2706	Gunshot	33.897855996706	-118.2340869835372	Latino
2707	Gunshot	34.221928	-118.454991	Latino
2708	Gunshot	None	None	White
2709	Gunshot	None	None	White
2710	Gunshot	None	None	White

2265 rows × 4 columns

Within Jupyter we can run R code

This uses ggplot to make a bar chart of causes of death by race of the female

from plotnine import *

(ggplot(df1) + 
   aes(x='causes', fill = 'brace') +
   geom_bar(alpha=.4, position="identity") +
   ggtitle('Cause of Death') +
   labs(x = "Cause of Death", y = "Count", fill = "Race/Ethnicity")
)

From the chart above, the most common cause of death is gunshot, and Latina and Black women are numerically more likely to due by gun shot.
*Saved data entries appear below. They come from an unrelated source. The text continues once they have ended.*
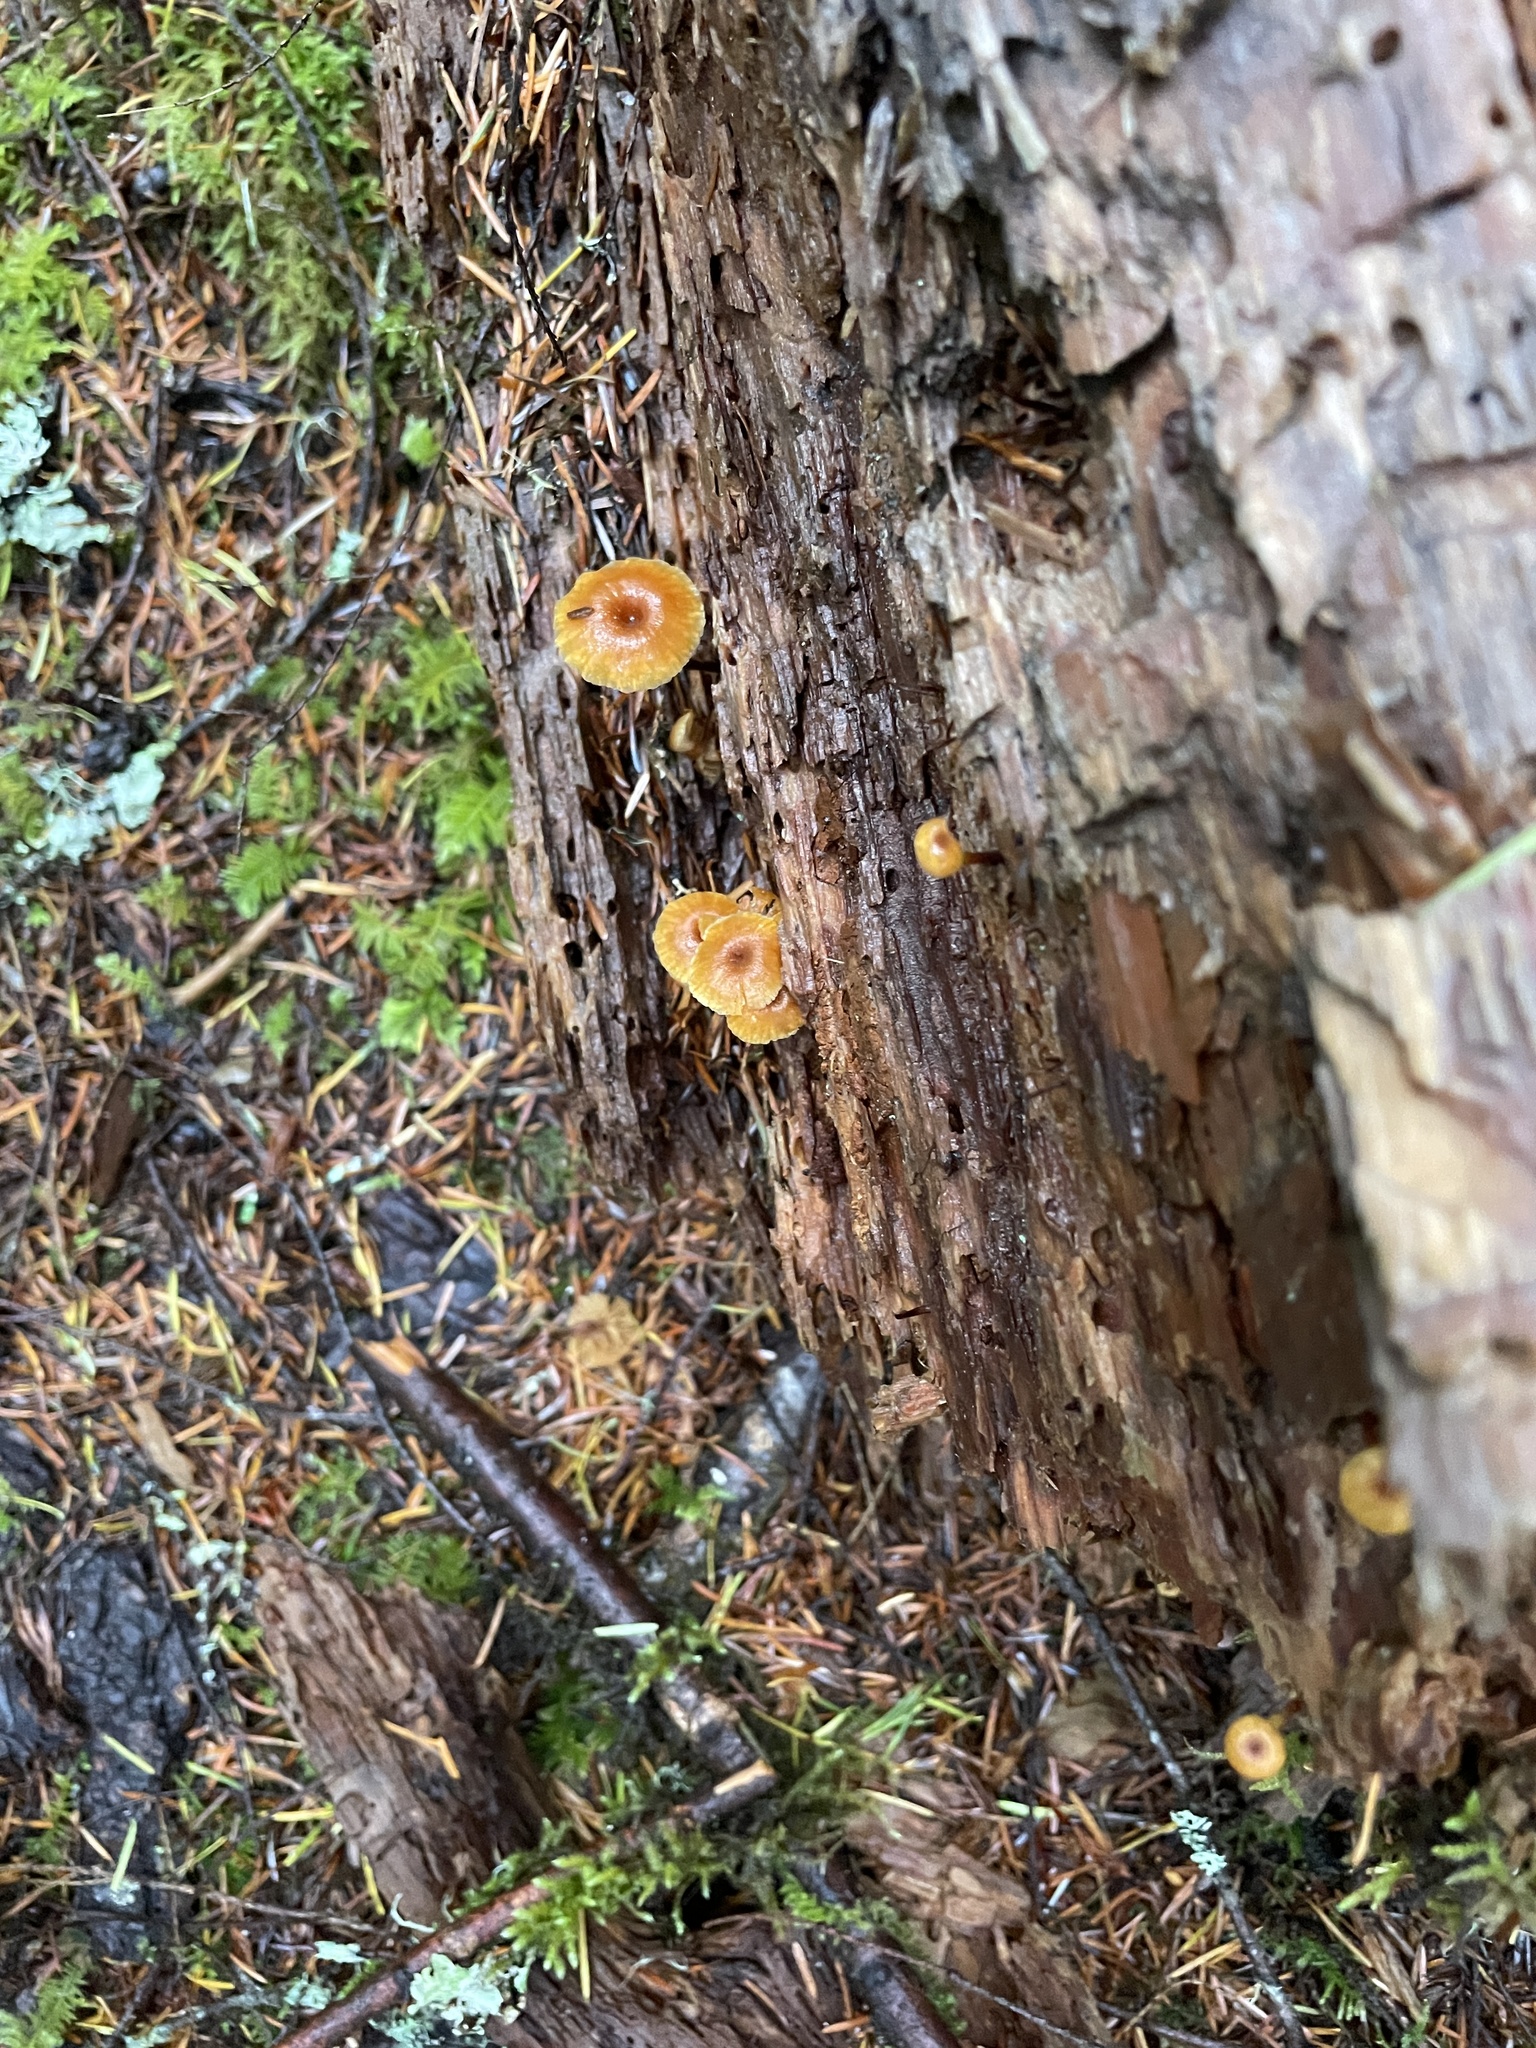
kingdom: Fungi
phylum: Basidiomycota
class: Agaricomycetes
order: Agaricales
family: Mycenaceae
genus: Xeromphalina
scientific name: Xeromphalina campanella
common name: Pinewood gingertail
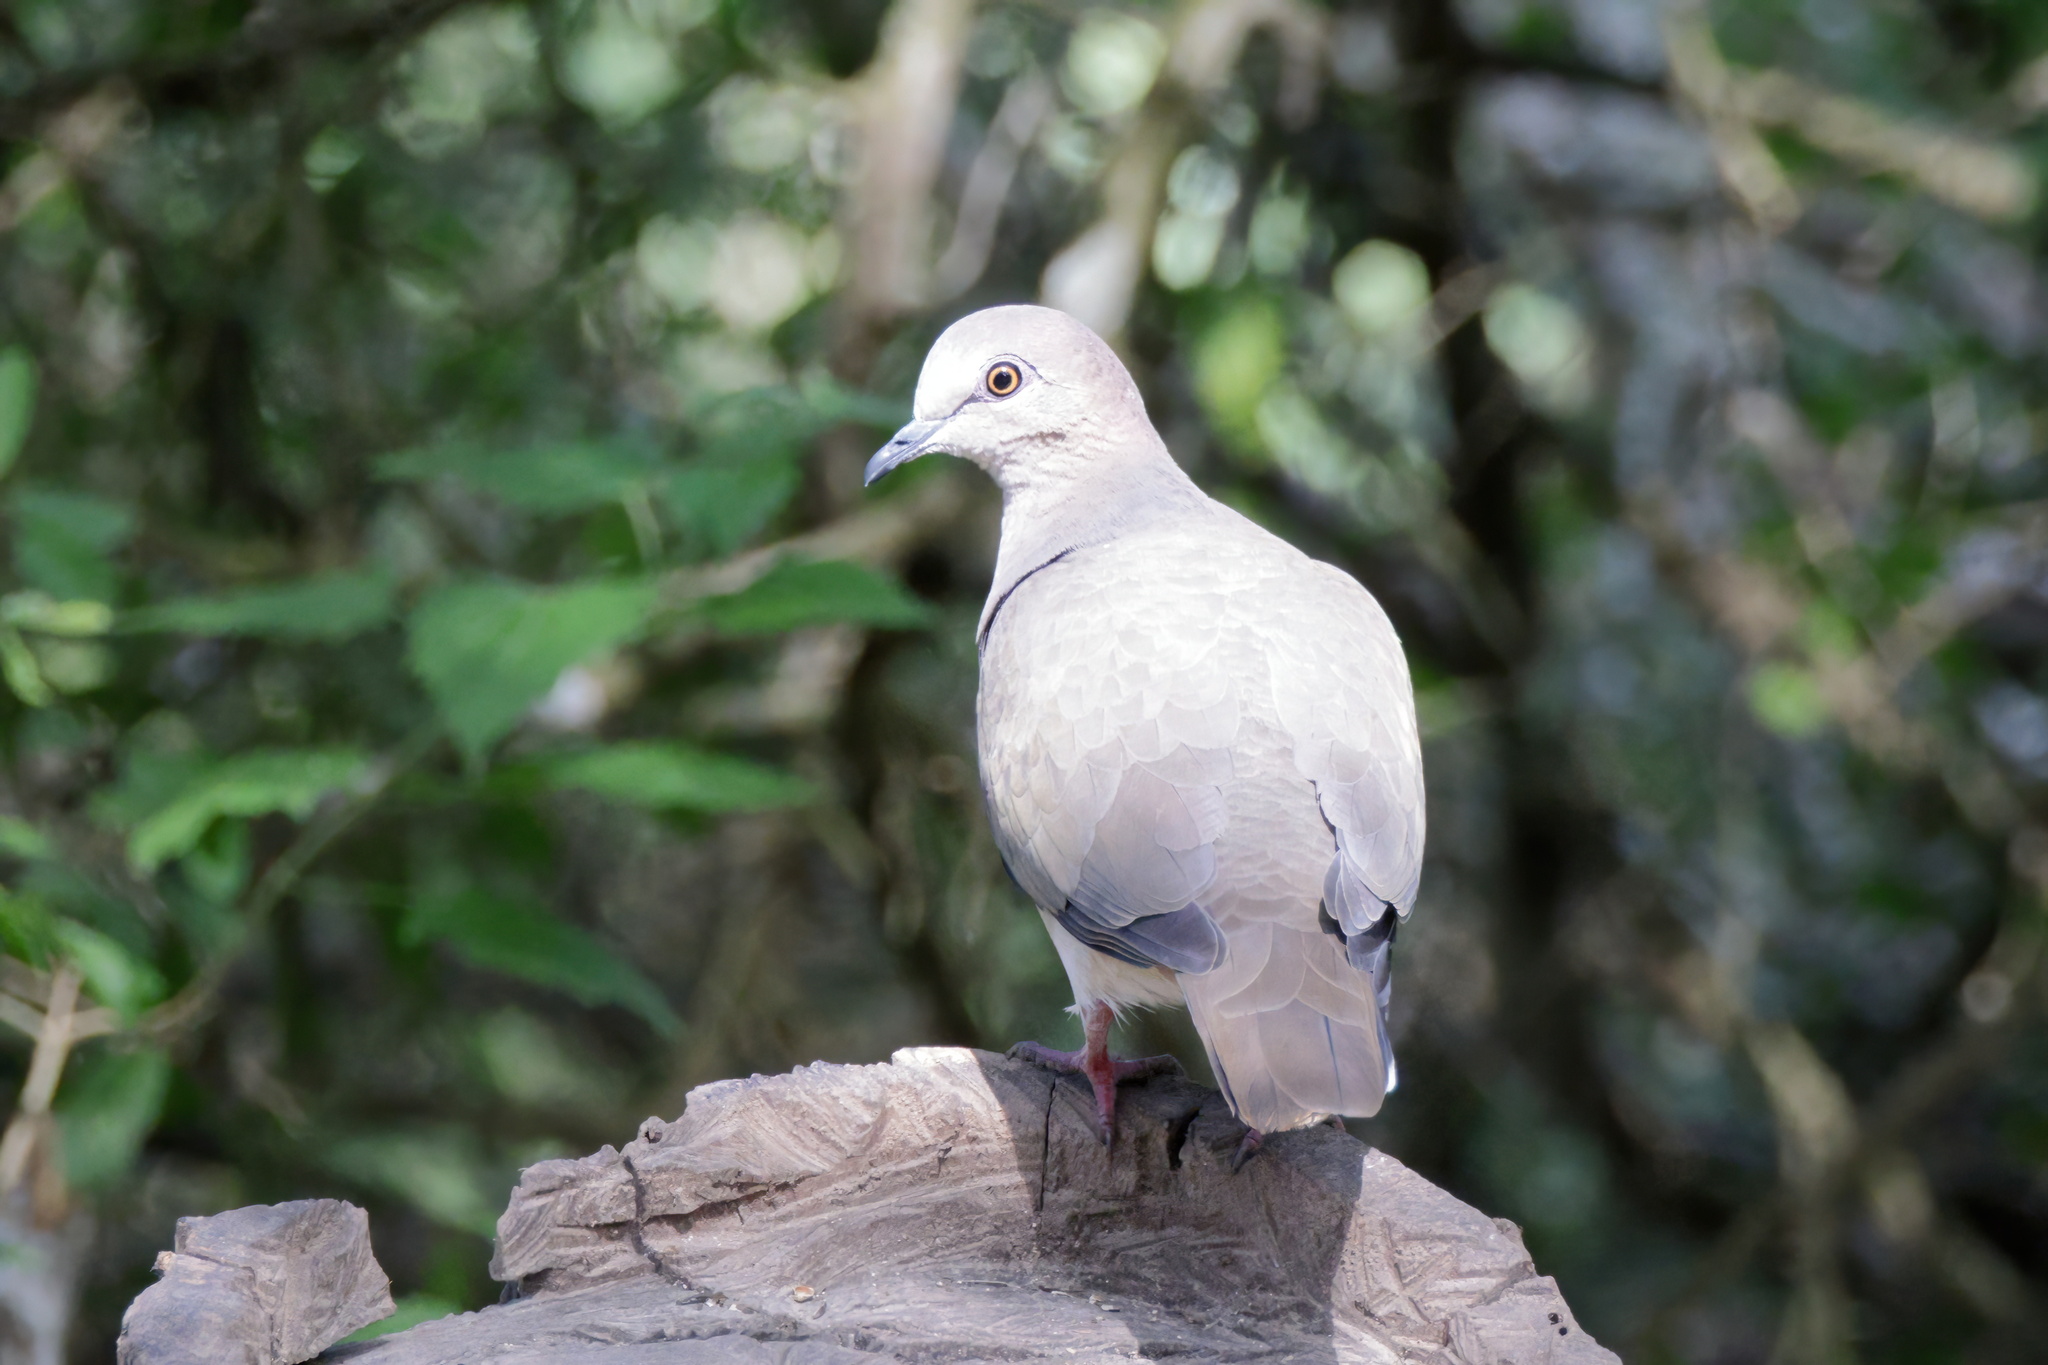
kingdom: Animalia
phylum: Chordata
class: Aves
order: Columbiformes
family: Columbidae
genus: Leptotila
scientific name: Leptotila verreauxi
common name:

df_complete = df.dropna(subset=['x', 'y'])
df_complete['y'] = pd.to_numeric(df_complete['y'], errors='coerce')
df_complete['x'] = pd.to_numeric(df_complete['x'], errors='coerce')

Mapping the results

Acquire shapefiles and transform the data rame into a spatial data frame

We create a spatial points data frame and download neighborhood boundaries from the LA Times website. Then we can get a sense of where females are relatively more likely to die.

import geopandas as gpd
from geopandas import GeoDataFrame
from shapely.geometry import Point

shape=gpd.read_file('/Users/gbarboza/Downloads/la-county-neighborhoods-v5/l.a. county neighborhood (v5).shp')
geometry = [Point(xy) for xy in zip(df_complete.y, df_complete.x)]
#df_complete = df_complete.drop(['x', 'y'], axis=1)
crs = {'init': 'epsg:4326'}
gdf = GeoDataFrame(df_complete, crs=crs, geometry=geometry)

import matplotlib

import matplotlib.dates as mdates
from matplotlib.ticker import StrMethodFormatter
import matplotlib.pyplot as plt

import seaborn as sns

import os

from mpl_toolkits.basemap import Basemap

fig = plt.figure(figsize=(9, 5))

#Let's create a map centered over Los Angeles, CA (34.0522° N, 118.2437° W) and extending 10 degrees W-E and 5 degrees N-S
my_coords = [34.587234,-118.126193]

map = Basemap(projection='merc',llcrnrlon=-121.,llcrnrlat=33.,urcrnrlon=-116.,urcrnrlat=35.,resolution='i') # projection, lat/lon extents and resolution of polygons to draw
# resolutions: c - crude, l - low, i - intermediate, h - high, f - full

map.drawcoastlines()
map.drawstates()
map.drawcountries()
map.drawlsmask(land_color='Linen', ocean_color='#CCFFFF') # can use HTML names or codes for colors
map.drawcounties() # you can even add counties (and other shapefiles!)
map.drawmapboundary()

# Plot the data
mxy = map(gdf["y"].tolist(), gdf["x"].tolist())
map.scatter(mxy[0], mxy[1], s=3, c="#1292db", lw=4, alpha=1, zorder=5)

x, y = map(my_coords[1], my_coords[0])
zoom_scale = 1
map.plot(x,y,marker='D',color='r', markersize=14)
plt.text(x, y, 'Gabriel Fernandez')

plt.title("Child Homicide Locations (2000-2020)")
plt.savefig('gabriel_fernandez.png', format='png', dpi=500)
plt.show() #draw map

f, ax = plt.subplots(1, figsize=(12, 12))
f.patch.set_facecolor('xkcd:white')
shape.plot(ax=ax, color='white',   edgecolor='gray' , alpha=0.8, linewidth=.9)

sns.kdeplot(gdf['y'], gdf['x'], n_levels=10,  cmap="viridis", shade=True, shade_lowest=False, ax=ax, linewidths=2, bw_adjust=1, alpha=.9, kernel='gau',gridsize=150, bw='scott',cut=0,cbar=False)
ax = gdf.plot(ax=ax,marker='o', color='r', markersize=2, alpha=0.3)

plt.axis('equal')
plt.show()

graph = sns.jointplot(x = 'y',y = 'x',data = gdf,kind = 'hex', height = 12)

Summary

The maps above show the locations of child homicides across the county. The maps show a strong spatial clustering in the city of Los Angeles. The number of child homicides decreased over the years, however it is possible that we see an increase in child deaths due to maltreatment as a result of the COVID-19 outbreak. These data should be monitored so that preventive interventions can be targeted to the communities that are in most need.